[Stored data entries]
%%

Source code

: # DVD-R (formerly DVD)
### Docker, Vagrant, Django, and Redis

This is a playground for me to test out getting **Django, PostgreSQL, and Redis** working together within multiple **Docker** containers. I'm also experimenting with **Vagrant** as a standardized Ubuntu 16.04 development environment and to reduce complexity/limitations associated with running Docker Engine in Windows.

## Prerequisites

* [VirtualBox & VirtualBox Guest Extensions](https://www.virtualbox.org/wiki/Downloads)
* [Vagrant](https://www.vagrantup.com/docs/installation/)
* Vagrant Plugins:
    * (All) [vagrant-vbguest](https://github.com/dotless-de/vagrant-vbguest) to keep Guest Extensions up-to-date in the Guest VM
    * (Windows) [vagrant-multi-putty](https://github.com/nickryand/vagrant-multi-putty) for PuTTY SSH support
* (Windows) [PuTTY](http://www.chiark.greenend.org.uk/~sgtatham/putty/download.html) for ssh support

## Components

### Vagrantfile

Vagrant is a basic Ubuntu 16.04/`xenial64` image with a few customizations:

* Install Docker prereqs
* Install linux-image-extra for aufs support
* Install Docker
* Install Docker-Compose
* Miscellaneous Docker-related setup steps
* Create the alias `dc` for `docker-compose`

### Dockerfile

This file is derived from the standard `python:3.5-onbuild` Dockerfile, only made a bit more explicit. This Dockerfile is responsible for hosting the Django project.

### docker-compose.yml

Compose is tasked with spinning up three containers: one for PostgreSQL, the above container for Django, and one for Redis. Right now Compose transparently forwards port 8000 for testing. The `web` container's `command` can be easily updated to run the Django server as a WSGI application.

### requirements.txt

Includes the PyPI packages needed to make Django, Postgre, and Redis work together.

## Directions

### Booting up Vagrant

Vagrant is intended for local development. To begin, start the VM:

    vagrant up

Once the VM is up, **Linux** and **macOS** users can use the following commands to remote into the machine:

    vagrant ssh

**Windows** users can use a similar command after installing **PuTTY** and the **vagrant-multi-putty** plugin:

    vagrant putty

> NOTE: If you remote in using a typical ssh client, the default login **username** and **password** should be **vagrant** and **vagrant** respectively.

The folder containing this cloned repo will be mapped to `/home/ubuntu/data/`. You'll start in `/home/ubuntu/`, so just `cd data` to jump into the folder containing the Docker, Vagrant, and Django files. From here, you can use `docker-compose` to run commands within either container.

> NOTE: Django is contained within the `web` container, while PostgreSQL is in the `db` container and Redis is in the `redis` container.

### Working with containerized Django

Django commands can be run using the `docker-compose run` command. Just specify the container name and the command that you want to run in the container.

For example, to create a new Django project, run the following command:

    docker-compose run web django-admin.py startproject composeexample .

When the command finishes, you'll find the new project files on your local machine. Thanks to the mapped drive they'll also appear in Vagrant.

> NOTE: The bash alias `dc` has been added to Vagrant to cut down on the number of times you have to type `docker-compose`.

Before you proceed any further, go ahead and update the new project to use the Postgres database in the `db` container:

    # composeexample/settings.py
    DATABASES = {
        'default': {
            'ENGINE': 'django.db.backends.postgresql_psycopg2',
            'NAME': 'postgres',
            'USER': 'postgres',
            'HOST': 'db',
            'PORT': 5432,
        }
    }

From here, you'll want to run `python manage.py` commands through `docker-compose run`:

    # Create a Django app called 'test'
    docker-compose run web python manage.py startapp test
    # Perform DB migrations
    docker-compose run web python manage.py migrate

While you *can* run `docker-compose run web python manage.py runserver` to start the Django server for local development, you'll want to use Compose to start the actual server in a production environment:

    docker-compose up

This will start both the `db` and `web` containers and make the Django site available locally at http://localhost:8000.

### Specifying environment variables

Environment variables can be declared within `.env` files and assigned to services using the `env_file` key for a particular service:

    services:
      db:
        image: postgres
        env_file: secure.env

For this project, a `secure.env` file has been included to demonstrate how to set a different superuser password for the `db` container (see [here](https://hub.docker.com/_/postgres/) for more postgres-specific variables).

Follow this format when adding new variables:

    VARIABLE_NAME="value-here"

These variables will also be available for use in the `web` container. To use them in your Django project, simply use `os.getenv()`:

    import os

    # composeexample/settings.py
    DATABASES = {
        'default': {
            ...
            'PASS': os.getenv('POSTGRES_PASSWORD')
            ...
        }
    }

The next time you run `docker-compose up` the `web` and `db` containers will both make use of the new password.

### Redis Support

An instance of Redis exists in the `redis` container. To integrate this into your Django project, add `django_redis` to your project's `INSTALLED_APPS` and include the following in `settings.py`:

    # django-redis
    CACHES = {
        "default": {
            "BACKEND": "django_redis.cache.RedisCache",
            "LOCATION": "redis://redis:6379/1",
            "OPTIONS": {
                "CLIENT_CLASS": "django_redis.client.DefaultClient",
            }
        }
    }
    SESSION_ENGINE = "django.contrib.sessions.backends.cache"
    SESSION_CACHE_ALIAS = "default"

%%

Repeat word for word the lines of the records above, starting at the line containing "Vagrant is a" and ending after the line containing "and **vagrant** respectively.".

Vagrant is a basic Ubuntu 16.04/`xenial64` image with a few customizations:

* Install Docker prereqs
* Install linux-image-extra for aufs support
* Install Docker
* Install Docker-Compose
* Miscellaneous Docker-related setup steps
* Create the alias `dc` for `docker-compose`

### Dockerfile

This file is derived from the standard `python:3.5-onbuild` Dockerfile, only made a bit more explicit. This Dockerfile is responsible for hosting the Django project.

### docker-compose.yml

Compose is tasked with spinning up three containers: one for PostgreSQL, the above container for Django, and one for Redis. Right now Compose transparently forwards port 8000 for testing. The `web` container's `command` can be easily updated to run the Django server as a WSGI application.

### requirements.txt

Includes the PyPI packages needed to make Django, Postgre, and Redis work together.

## Directions

### Booting up Vagrant

Vagrant is intended for local development. To begin, start the VM:

    vagrant up

Once the VM is up, **Linux** and **macOS** users can use the following commands to remote into the machine:

    vagrant ssh

**Windows** users can use a similar command after installing **PuTTY** and the **vagrant-multi-putty** plugin:

    vagrant putty

> NOTE: If you remote in using a typical ssh client, the default login **username** and **password** should be **vagrant** and **vagrant** respectively.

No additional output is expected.